About this task:
Decide whether each statement below agrees with the supercross track preview. Answer yes or no for each, quoting the exact words of the text that decide it.
1. The author expects Cooper Webb to win the opener.
2. A full second could be gained in the rhythm section after the first 90-degree left.
3. The 250s may struggle with the triple before the finish line.

A 90-degree left sets up for the most critical rhythm section of this track. The fastest option here will be to triple out of the berm, then quad the on-off, finished by a triple into the corner. I expect it to be a line used only by the elite. A full second could be gained here so watch for this to be a high emphasis area throughout the day and night.
Another bowl berm (and net) is up next and another opportunity to go big. If riders opt for a triple out of the corner, they would have a chance to go 3, 4, or even 5 into the next corner. Many will choose to simply double from the corner and then go on-off-double into the corner but for the brave, there is a bigger line looming.
Up next, there is an interesting triple before the finish line. The 250s may have a tough time here which would catalyze a very difficult finish line experience. Watch for block passing here as riders are forced to go outside and commit to the triple. The lead rider is put into a no-win situation in that scenario. Go inside and it will be hard to do the triple, so you will get passed. Go outside and the door is wide open for contact.
After navigating that finish line gauntlet, a 90 degree left careens riders into the second set of whoops and back onto lap two.
Justin Barcia has been nearly unstoppable at the season opener. His ability to block out the noise and focus on the job at hand has been very impressive. Look for him to come in hot yet again.
Cooper Webb switched training compounds and trainers, got a brand new KTM model, and will be sporting that shiny #1 as we enter Anaheim. I don’t really expect a win at the opener for Webb but I think he is ready for the challenge.
This could be the breakout year for Chase Sexton. If his final rounds of the 2021 Monster Energy AMA Supercross Championship were any indication, he could be right in this title fight. His consistency is the question. To beat the likes of Webb, Roczen, and Tomac for a title, you have to be there week in and week out.
Jason Anderson has been a bit under the radar this off-season but I think that’s about to change. If you pressed me for one dark horse entering Saturday night, #21 is it.

Entries shown:
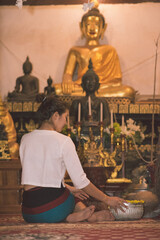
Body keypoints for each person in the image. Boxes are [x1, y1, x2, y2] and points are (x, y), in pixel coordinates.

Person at [20, 96, 127, 223]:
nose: (66, 122)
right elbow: (81, 182)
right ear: (55, 115)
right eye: (65, 117)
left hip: (29, 211)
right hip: (52, 210)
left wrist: (70, 188)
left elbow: (37, 179)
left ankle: (69, 217)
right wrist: (107, 199)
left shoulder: (25, 139)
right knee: (71, 196)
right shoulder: (63, 141)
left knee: (71, 192)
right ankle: (82, 216)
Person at [55, 7, 135, 100]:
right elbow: (68, 74)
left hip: (103, 87)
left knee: (128, 91)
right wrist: (67, 80)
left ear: (103, 28)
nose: (92, 28)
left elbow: (116, 81)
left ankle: (90, 94)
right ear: (82, 27)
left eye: (97, 24)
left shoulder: (109, 50)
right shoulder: (75, 50)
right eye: (88, 24)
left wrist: (100, 85)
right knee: (55, 90)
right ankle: (88, 93)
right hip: (82, 87)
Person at [70, 59, 110, 127]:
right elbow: (71, 119)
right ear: (82, 85)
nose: (90, 83)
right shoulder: (77, 102)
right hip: (81, 131)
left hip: (98, 131)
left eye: (93, 81)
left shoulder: (102, 102)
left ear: (98, 85)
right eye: (88, 81)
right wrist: (78, 124)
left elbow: (107, 119)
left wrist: (101, 124)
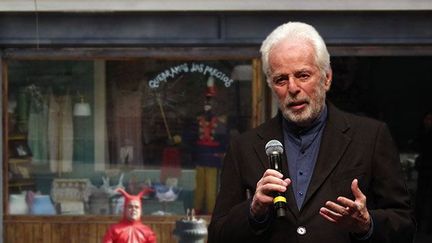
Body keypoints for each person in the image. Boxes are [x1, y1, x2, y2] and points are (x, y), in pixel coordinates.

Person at [208, 22, 415, 243]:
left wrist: (367, 224)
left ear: (327, 78)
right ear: (271, 85)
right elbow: (218, 235)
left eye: (303, 75)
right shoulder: (244, 147)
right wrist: (253, 211)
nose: (293, 88)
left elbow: (404, 225)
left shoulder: (371, 137)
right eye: (281, 80)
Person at [414, 111, 432, 233]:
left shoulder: (426, 135)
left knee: (427, 198)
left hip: (428, 169)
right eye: (427, 119)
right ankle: (419, 225)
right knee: (421, 198)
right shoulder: (422, 134)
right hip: (424, 170)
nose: (428, 121)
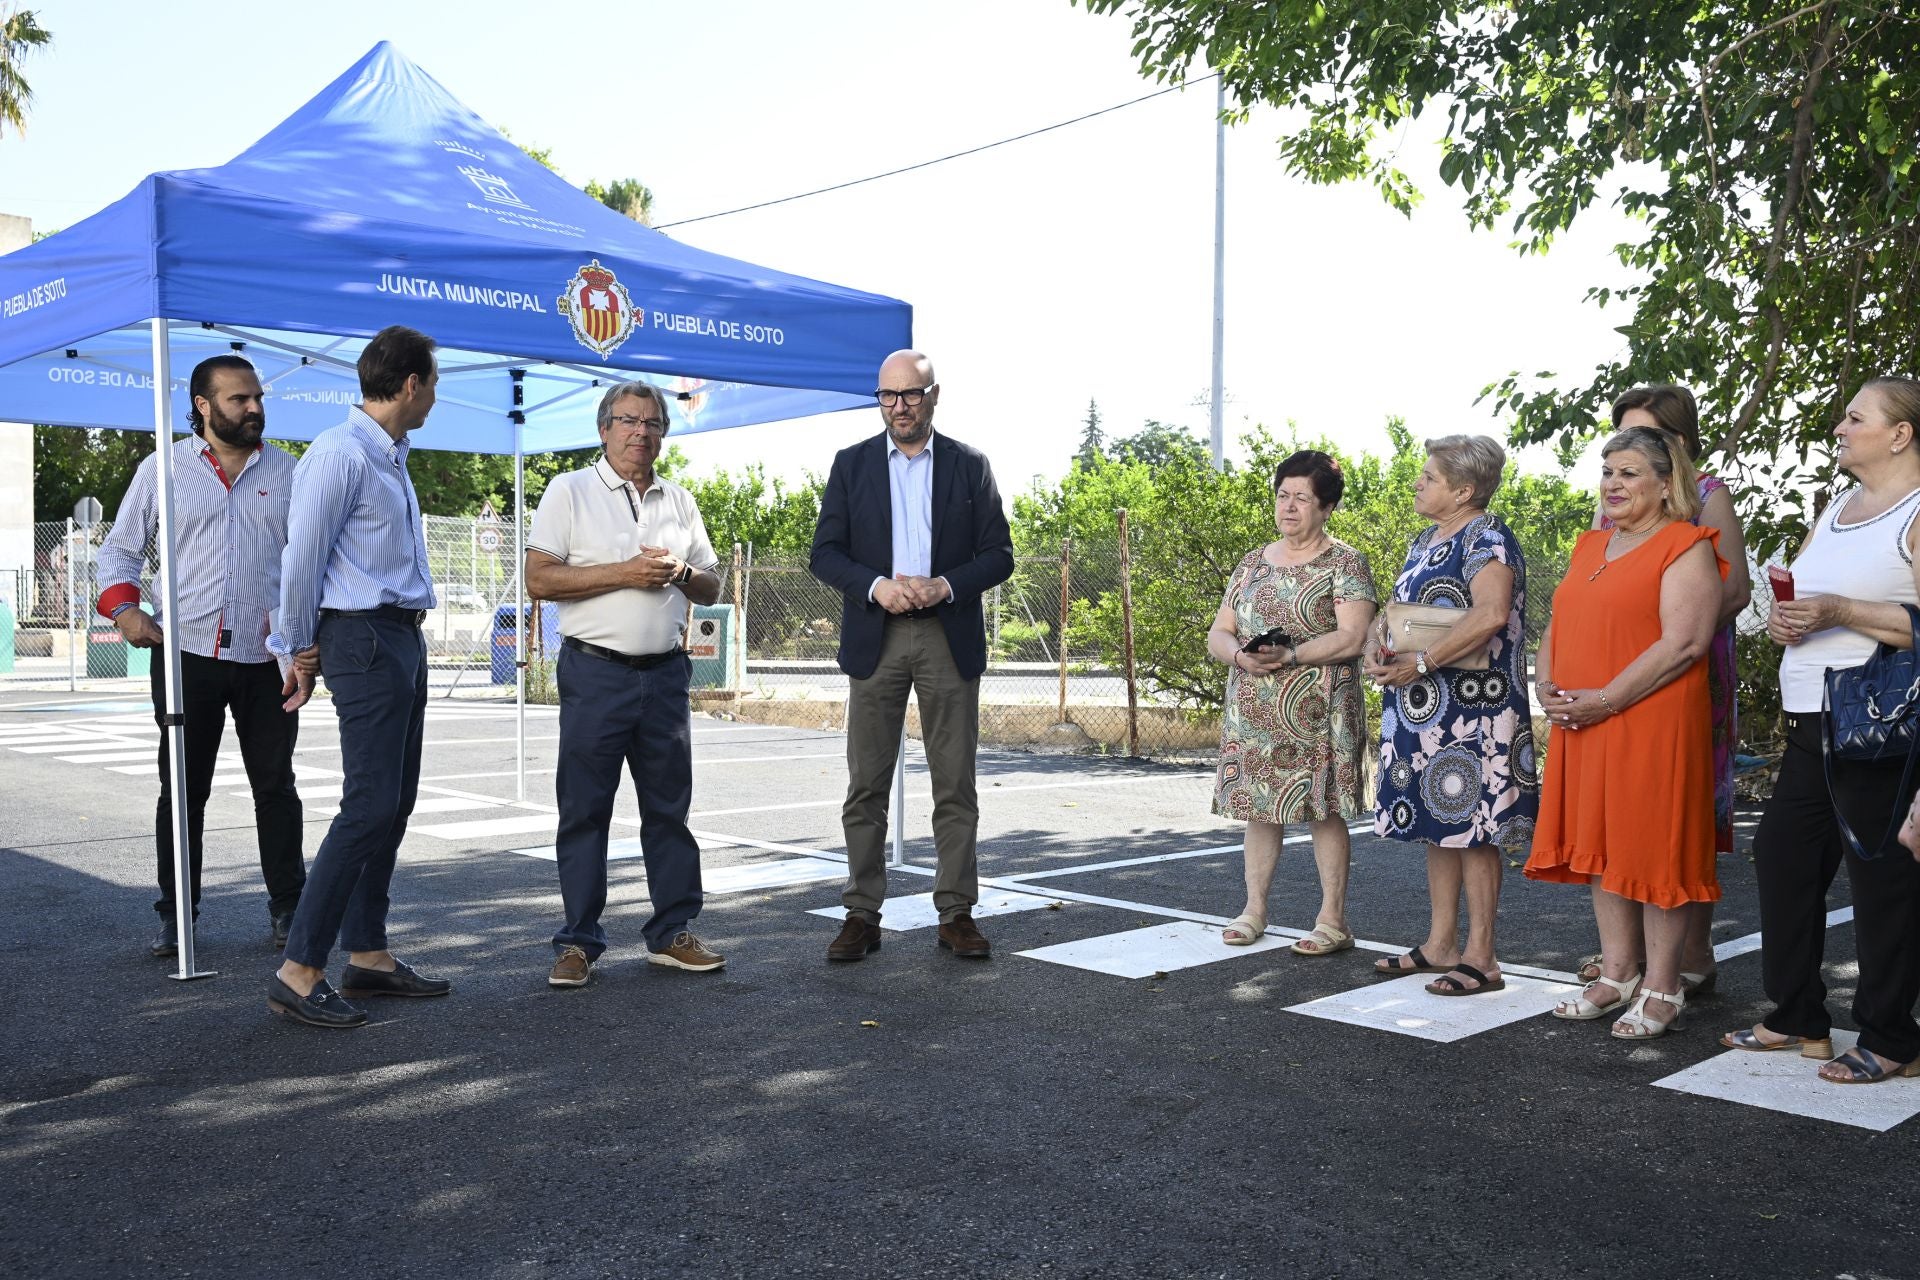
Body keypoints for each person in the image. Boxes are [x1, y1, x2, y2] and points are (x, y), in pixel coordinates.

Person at [1719, 377, 1920, 1084]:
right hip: (1812, 724)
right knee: (1782, 860)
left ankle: (1893, 1037)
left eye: (1855, 417)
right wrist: (1790, 617)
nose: (1839, 427)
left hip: (1881, 729)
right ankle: (1798, 1015)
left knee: (1882, 883)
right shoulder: (1837, 507)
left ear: (1900, 434)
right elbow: (1809, 599)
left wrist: (1839, 608)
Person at [265, 325, 449, 1029]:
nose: (434, 395)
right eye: (431, 382)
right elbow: (301, 559)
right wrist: (296, 648)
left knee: (393, 803)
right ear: (409, 385)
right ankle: (299, 969)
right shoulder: (339, 454)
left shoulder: (391, 454)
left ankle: (366, 955)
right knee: (369, 803)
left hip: (398, 636)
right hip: (361, 637)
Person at [94, 354, 305, 957]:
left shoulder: (290, 473)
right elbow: (119, 555)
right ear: (203, 407)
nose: (255, 408)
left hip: (269, 659)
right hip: (187, 656)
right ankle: (176, 914)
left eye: (257, 397)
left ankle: (288, 909)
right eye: (239, 399)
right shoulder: (161, 470)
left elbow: (312, 564)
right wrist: (126, 612)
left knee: (277, 787)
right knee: (183, 790)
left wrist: (304, 646)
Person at [809, 350, 1013, 961]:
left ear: (933, 395)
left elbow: (999, 554)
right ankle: (861, 915)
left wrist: (943, 585)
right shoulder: (851, 465)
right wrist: (878, 586)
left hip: (947, 634)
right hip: (878, 635)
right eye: (888, 396)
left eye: (911, 394)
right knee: (865, 785)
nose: (900, 406)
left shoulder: (970, 465)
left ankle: (956, 913)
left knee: (955, 784)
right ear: (879, 400)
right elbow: (825, 553)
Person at [1524, 426, 1726, 1040]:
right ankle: (1617, 974)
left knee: (1653, 849)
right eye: (1608, 471)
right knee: (1599, 844)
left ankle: (1663, 987)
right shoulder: (1591, 544)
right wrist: (1547, 682)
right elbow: (1562, 619)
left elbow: (1685, 643)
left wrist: (1605, 700)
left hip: (1648, 721)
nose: (1613, 482)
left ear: (1667, 485)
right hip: (1582, 719)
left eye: (1630, 472)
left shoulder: (1686, 545)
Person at [526, 382, 726, 988]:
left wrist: (683, 572)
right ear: (604, 429)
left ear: (664, 433)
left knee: (669, 811)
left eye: (653, 423)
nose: (642, 432)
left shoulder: (680, 500)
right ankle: (578, 942)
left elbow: (712, 586)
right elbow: (539, 578)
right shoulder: (570, 490)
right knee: (584, 811)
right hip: (596, 671)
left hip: (665, 674)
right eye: (628, 421)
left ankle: (672, 933)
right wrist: (628, 572)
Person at [1572, 386, 1753, 995]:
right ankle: (1628, 960)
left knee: (1680, 814)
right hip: (1612, 672)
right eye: (1621, 437)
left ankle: (1688, 958)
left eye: (1647, 435)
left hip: (1685, 668)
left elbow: (1732, 591)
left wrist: (1670, 613)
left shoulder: (1708, 496)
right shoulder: (1611, 509)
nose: (1631, 449)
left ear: (1677, 442)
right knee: (1619, 816)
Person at [1364, 435, 1536, 995]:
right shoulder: (1426, 538)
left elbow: (1488, 615)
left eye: (1429, 477)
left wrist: (1423, 661)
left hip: (1475, 706)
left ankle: (1482, 956)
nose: (1418, 483)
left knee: (1477, 827)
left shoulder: (1488, 536)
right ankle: (1441, 944)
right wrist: (1377, 641)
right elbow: (1408, 609)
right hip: (1425, 704)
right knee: (1439, 823)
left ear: (1464, 490)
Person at [1207, 450, 1376, 955]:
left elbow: (1353, 636)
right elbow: (1219, 631)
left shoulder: (1344, 562)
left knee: (1324, 811)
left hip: (1319, 710)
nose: (1289, 506)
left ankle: (1332, 920)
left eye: (1303, 497)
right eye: (1283, 495)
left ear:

Answer space:
1. No: "I don’t really expect a win at the opener for Webb"
2. Yes: "A full second could be gained here"
3. Yes: "The 250s may have a tough time here"